EXERCISE:
In the listing that follows, count each line where the word "Structures" appears; write nothing but the count.
Start of Block
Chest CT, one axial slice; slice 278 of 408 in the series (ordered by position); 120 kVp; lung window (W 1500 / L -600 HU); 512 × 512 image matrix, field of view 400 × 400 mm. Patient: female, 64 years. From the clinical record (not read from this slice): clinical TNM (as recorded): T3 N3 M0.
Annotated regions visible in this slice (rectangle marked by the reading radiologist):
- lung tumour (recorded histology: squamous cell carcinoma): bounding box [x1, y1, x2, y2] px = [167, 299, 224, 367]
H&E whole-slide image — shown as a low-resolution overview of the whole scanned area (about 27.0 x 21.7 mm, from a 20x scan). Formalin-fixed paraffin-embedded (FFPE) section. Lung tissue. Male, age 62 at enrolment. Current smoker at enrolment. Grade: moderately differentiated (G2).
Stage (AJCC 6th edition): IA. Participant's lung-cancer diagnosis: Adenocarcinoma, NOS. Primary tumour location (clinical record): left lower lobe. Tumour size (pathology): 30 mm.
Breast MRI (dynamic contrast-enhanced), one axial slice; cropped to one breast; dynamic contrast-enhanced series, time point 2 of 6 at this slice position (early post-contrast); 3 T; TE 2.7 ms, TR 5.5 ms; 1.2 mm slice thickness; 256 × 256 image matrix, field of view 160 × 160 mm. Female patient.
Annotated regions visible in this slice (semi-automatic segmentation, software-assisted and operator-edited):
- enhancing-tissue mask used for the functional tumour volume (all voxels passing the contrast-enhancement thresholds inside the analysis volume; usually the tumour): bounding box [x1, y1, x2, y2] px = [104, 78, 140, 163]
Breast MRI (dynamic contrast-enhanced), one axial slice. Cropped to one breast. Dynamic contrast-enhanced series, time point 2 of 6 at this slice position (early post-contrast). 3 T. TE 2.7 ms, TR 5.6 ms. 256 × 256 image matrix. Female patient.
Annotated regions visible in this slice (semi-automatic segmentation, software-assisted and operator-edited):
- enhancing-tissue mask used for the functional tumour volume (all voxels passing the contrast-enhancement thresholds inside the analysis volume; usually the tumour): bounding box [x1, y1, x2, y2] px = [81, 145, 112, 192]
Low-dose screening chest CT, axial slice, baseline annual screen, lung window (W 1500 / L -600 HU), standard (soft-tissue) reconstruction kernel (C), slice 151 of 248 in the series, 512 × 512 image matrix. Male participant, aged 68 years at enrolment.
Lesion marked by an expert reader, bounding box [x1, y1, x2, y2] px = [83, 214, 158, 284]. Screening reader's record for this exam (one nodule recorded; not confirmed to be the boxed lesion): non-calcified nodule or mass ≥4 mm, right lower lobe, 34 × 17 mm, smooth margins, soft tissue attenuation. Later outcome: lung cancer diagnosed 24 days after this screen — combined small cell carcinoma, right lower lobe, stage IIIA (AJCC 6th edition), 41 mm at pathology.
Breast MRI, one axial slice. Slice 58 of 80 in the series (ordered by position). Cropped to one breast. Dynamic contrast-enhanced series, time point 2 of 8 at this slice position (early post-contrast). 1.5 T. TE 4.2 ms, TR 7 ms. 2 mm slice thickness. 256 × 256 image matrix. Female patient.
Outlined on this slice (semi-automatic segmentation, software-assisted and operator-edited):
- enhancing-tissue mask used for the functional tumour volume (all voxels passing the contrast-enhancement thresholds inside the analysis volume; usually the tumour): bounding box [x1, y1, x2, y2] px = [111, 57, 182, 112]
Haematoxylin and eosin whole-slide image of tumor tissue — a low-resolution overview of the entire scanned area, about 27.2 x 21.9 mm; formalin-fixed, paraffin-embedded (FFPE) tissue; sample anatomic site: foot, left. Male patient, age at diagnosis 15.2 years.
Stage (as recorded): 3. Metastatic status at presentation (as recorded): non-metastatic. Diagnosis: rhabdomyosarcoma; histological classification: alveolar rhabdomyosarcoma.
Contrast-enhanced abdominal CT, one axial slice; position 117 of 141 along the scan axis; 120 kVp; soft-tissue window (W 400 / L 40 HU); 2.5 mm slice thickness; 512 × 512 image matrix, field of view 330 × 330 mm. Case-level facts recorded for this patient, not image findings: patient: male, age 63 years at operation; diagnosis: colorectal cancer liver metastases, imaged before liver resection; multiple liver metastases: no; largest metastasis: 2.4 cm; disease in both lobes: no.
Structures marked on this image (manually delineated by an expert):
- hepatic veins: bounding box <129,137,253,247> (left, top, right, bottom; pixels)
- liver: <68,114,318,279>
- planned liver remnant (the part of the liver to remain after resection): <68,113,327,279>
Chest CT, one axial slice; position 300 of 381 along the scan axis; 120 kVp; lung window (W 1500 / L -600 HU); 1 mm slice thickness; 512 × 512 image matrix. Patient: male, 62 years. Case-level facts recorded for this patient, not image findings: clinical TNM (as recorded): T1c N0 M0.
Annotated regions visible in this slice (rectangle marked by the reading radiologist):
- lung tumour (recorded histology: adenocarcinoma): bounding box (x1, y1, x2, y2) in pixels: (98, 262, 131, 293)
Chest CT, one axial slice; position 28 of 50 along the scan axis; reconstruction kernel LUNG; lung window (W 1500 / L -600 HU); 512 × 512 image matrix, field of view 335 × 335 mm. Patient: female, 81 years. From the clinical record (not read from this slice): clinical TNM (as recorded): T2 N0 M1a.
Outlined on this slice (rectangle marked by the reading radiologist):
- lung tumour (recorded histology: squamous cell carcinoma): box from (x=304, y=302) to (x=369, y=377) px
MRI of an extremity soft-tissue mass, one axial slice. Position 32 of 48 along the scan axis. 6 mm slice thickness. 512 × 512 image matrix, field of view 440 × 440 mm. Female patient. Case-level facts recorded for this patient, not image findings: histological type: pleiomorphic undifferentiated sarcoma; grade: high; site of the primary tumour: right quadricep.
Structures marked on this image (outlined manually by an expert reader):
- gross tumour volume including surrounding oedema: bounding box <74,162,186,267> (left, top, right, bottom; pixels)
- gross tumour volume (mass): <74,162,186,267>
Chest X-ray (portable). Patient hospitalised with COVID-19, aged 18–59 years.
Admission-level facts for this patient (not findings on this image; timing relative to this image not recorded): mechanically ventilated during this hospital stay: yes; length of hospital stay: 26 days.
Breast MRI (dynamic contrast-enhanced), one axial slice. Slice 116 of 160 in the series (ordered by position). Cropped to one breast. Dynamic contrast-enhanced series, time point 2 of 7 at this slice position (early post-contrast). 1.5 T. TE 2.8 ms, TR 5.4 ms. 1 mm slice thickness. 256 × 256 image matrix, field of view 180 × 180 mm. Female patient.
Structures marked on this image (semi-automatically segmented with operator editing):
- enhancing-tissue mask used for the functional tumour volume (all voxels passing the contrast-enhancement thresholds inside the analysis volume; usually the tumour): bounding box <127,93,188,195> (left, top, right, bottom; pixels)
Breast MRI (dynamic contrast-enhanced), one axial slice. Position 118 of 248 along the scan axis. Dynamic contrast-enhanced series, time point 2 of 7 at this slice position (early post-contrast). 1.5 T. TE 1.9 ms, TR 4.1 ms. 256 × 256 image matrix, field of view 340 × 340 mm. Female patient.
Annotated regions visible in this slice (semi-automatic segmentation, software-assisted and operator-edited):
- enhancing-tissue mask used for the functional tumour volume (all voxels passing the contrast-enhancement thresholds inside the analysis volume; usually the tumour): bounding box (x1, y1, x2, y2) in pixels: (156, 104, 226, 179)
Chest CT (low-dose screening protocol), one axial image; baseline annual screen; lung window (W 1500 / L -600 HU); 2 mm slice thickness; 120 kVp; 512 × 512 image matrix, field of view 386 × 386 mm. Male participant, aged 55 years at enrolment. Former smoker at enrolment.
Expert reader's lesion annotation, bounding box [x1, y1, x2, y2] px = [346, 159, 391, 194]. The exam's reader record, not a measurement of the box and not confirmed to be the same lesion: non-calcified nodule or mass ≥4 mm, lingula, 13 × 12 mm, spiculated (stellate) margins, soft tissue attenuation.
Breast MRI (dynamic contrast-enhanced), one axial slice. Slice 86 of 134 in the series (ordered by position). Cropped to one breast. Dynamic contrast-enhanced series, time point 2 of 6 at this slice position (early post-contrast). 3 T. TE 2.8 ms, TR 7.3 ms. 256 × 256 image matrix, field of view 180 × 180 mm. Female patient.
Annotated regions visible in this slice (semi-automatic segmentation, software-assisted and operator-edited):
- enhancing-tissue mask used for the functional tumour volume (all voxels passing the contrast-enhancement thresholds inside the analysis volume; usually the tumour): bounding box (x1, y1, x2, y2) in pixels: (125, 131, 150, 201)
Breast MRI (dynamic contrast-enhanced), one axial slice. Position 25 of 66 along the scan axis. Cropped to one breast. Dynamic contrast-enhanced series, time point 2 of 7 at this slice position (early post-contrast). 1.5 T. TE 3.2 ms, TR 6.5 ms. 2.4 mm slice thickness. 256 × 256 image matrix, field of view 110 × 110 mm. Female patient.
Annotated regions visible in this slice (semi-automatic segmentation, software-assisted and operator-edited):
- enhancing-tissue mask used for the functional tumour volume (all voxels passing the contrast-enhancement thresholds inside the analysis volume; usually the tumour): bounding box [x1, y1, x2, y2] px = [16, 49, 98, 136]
End of Block
EXERCISE OUTPUT:
3